Журналист, продолжает Жирарден, — это не кто иной, как «поваренок при историке» (2, 217–218; 31 марта 1844 г.)[4].

В этих словах есть, конечно, доля кокетства, но в основном они искренни; Дельфина де Жирарден в самом деле выше ценила другие свои сочинения, написанные в жанрах куда более престижных: стихи, романы, трагедии и комедии[5]. История показала, что писательница заблуждалась: хотя ее имя занимает законное место в истории французского романтизма, а три маленьких романа были переизданы в 1977 г.[6], самой живой (и самой переиздаваемой) частью ее наследия оказались именно те тексты, которые она считала не полотнами, а «подмалевкой». С 1843 г. «Парижские письма» переиздавались еще много раз: в 1853, 1857, 1862–1863, 1866, 1868, 1986 и 2004 гг. и всякий раз находили не просто читателей, но и страстных поклонников.

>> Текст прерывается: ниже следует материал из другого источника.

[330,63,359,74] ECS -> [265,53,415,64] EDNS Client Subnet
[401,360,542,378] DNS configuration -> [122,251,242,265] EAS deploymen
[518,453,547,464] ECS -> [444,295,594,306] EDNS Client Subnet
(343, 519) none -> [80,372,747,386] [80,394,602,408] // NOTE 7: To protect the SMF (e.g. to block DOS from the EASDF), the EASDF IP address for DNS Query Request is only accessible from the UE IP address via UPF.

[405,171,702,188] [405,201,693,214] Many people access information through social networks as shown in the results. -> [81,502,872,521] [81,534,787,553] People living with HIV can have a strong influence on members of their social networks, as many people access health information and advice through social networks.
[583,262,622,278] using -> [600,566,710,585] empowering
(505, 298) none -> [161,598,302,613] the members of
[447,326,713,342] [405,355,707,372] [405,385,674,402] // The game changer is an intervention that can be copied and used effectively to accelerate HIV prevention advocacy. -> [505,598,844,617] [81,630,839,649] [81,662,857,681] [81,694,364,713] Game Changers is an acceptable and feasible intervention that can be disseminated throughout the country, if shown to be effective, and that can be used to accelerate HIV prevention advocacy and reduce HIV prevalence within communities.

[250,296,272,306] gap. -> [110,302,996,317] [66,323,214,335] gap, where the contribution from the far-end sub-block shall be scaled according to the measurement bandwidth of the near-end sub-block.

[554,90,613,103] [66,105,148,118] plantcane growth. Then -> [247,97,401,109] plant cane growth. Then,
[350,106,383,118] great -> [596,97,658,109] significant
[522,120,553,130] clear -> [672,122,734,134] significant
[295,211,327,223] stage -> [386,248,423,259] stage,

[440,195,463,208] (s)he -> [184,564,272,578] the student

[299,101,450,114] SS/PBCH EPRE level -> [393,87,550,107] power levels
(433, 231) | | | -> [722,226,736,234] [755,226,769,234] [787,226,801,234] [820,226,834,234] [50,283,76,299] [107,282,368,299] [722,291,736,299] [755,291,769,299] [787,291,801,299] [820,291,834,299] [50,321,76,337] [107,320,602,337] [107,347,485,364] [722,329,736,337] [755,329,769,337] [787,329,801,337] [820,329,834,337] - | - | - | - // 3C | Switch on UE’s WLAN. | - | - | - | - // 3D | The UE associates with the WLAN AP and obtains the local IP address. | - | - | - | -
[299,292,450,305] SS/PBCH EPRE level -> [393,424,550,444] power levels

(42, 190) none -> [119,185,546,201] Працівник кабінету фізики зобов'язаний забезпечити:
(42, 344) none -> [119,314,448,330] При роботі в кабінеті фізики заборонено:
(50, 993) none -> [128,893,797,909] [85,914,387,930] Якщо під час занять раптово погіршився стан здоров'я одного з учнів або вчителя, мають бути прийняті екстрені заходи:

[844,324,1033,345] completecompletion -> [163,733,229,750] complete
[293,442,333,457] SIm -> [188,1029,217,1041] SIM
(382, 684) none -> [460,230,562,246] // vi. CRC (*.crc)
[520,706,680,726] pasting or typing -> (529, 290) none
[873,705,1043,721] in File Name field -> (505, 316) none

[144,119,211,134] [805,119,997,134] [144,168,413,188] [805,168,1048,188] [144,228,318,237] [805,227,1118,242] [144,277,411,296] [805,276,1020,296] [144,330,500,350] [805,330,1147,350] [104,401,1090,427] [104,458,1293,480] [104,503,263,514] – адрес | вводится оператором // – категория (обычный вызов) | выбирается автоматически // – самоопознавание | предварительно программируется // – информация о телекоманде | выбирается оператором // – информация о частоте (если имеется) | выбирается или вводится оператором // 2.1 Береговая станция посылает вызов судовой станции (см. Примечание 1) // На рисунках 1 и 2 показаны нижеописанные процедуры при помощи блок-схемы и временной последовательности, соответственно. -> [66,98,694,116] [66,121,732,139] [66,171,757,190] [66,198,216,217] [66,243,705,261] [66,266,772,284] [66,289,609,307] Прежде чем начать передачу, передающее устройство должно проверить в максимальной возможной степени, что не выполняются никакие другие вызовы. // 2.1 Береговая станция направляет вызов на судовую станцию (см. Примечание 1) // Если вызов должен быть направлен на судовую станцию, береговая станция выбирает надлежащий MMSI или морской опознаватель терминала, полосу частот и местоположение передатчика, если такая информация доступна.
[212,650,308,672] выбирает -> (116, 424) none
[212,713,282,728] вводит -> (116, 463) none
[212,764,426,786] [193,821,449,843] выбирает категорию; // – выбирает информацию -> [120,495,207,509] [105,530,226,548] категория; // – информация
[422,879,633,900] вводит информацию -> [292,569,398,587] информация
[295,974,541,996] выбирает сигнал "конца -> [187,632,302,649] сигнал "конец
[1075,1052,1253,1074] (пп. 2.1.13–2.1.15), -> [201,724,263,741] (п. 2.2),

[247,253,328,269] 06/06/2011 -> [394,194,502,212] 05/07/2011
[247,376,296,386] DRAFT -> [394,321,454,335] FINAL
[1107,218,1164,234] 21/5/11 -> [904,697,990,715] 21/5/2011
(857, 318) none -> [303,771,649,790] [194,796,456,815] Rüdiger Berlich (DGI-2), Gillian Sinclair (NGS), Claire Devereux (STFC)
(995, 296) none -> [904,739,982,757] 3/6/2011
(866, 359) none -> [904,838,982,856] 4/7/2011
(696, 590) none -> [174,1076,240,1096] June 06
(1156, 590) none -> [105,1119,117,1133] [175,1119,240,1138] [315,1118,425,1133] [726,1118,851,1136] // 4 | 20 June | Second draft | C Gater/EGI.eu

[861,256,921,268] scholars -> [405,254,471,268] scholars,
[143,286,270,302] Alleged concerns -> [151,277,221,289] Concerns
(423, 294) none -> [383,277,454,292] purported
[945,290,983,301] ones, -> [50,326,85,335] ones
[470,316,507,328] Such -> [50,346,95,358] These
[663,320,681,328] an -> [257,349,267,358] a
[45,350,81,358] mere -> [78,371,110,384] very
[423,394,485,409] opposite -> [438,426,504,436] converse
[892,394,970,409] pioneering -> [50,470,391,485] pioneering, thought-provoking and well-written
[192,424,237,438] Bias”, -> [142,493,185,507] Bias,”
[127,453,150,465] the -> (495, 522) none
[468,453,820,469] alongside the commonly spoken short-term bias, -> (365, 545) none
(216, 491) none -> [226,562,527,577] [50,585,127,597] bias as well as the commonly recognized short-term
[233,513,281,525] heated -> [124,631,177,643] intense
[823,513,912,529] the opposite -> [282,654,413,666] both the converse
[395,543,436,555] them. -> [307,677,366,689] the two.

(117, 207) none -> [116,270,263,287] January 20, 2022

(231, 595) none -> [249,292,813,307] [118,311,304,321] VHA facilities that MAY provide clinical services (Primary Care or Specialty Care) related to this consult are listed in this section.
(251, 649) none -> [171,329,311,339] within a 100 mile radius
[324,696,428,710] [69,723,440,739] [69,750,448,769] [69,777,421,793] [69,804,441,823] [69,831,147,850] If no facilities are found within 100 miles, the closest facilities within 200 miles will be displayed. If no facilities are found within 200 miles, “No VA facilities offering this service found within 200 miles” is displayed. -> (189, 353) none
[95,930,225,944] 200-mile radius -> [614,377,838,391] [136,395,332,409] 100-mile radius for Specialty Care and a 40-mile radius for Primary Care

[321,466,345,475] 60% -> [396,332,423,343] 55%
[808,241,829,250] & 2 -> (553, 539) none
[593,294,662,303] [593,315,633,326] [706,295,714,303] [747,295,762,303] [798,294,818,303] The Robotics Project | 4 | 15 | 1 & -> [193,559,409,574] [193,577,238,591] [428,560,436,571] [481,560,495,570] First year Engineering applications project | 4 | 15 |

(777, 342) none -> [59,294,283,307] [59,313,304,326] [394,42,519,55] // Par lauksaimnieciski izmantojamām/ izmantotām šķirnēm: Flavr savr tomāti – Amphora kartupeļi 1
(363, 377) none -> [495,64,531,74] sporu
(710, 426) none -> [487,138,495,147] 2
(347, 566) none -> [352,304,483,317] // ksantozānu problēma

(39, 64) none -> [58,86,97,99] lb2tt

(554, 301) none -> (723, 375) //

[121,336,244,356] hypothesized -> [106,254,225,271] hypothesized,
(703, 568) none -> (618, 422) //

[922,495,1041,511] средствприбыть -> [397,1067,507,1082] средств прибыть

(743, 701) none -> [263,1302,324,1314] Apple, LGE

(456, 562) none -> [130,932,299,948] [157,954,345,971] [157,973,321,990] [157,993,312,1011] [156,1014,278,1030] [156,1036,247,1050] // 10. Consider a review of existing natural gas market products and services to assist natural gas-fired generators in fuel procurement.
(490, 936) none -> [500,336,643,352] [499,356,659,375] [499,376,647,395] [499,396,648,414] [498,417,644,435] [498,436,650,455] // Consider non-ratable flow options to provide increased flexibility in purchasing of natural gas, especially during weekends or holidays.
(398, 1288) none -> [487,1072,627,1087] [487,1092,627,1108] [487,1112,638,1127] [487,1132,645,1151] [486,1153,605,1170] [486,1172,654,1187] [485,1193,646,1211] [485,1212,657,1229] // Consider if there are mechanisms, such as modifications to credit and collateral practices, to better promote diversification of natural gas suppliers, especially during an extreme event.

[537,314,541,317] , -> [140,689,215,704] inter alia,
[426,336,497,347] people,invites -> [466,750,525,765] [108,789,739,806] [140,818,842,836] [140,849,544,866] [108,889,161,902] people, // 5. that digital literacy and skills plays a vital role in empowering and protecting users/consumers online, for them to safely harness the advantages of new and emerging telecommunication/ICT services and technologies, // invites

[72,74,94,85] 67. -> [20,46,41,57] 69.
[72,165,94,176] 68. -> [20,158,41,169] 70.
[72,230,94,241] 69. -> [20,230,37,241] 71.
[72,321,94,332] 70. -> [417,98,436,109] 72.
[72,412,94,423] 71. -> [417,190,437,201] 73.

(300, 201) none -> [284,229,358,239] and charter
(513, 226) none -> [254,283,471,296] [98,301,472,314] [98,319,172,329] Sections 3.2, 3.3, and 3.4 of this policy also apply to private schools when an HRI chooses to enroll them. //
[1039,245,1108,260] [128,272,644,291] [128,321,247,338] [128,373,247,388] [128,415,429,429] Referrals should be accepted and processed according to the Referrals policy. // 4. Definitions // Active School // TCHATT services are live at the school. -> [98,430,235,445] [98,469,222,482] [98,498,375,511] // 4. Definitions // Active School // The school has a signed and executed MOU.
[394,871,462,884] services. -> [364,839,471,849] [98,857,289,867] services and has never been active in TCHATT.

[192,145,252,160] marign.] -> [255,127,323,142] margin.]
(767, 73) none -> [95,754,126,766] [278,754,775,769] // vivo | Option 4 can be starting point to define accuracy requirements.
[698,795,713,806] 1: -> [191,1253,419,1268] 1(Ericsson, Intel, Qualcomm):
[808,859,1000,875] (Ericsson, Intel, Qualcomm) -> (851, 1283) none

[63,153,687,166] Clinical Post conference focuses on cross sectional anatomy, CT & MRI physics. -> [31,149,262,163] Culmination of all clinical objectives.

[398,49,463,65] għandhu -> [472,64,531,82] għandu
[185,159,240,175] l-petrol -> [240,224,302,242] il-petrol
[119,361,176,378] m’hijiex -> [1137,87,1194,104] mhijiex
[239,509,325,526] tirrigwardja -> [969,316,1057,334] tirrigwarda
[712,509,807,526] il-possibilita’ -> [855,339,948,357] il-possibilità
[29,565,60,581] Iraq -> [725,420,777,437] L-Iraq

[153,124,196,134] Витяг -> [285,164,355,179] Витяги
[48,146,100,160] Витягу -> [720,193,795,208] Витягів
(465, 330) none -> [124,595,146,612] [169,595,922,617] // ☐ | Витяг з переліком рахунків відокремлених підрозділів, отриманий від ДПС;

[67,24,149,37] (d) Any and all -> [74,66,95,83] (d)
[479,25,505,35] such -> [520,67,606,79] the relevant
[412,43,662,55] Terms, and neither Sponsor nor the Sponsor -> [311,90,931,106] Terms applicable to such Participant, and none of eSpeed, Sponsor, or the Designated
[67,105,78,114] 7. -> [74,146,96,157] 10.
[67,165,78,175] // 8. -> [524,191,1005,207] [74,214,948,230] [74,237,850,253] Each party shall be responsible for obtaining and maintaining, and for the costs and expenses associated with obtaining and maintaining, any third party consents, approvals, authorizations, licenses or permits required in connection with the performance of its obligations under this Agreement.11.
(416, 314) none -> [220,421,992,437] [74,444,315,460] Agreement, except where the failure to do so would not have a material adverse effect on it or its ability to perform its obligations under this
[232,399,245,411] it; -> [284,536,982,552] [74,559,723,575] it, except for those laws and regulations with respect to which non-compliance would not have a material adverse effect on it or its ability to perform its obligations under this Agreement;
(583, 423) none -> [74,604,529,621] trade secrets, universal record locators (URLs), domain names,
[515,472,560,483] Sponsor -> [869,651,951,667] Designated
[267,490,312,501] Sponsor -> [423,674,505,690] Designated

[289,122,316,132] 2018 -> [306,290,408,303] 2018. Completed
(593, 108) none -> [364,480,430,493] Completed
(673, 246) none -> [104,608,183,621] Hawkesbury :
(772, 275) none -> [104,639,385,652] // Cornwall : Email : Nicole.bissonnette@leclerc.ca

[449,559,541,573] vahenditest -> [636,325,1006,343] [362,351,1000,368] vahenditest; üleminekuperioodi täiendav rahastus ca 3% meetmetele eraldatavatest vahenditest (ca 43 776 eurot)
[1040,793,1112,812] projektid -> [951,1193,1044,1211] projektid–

Мнение этих последних выразительно сформулировал известный прозаик Жюль Барбе д’Оревийи, вообще большой брюзга и ненавистник литературных «синих чулков», то есть пишущих женщин. Поставив «Парижские письма» Дельфины де Жирарден вровень с письмами маркизы де Севинье, этой «фельетонистки века Людовика XIV»[7], Барбе охарактеризовал соотношение в очерках «виконта де Лоне» злободневного и вечного с помощью эффектного сравнения: порой в цветке розы прячут брильянт или жемчужину; цветок увянет, но драгоценность останется…[8]

Однако Дельфина де Жирарден пришла к сочинению парижской хроники не сразу; к тому моменту, когда в сентябре 1836 г. вышел первый очерк виконта де Лоне, у его сочинительницы уже была за плечами долгая и славная литературная карьера.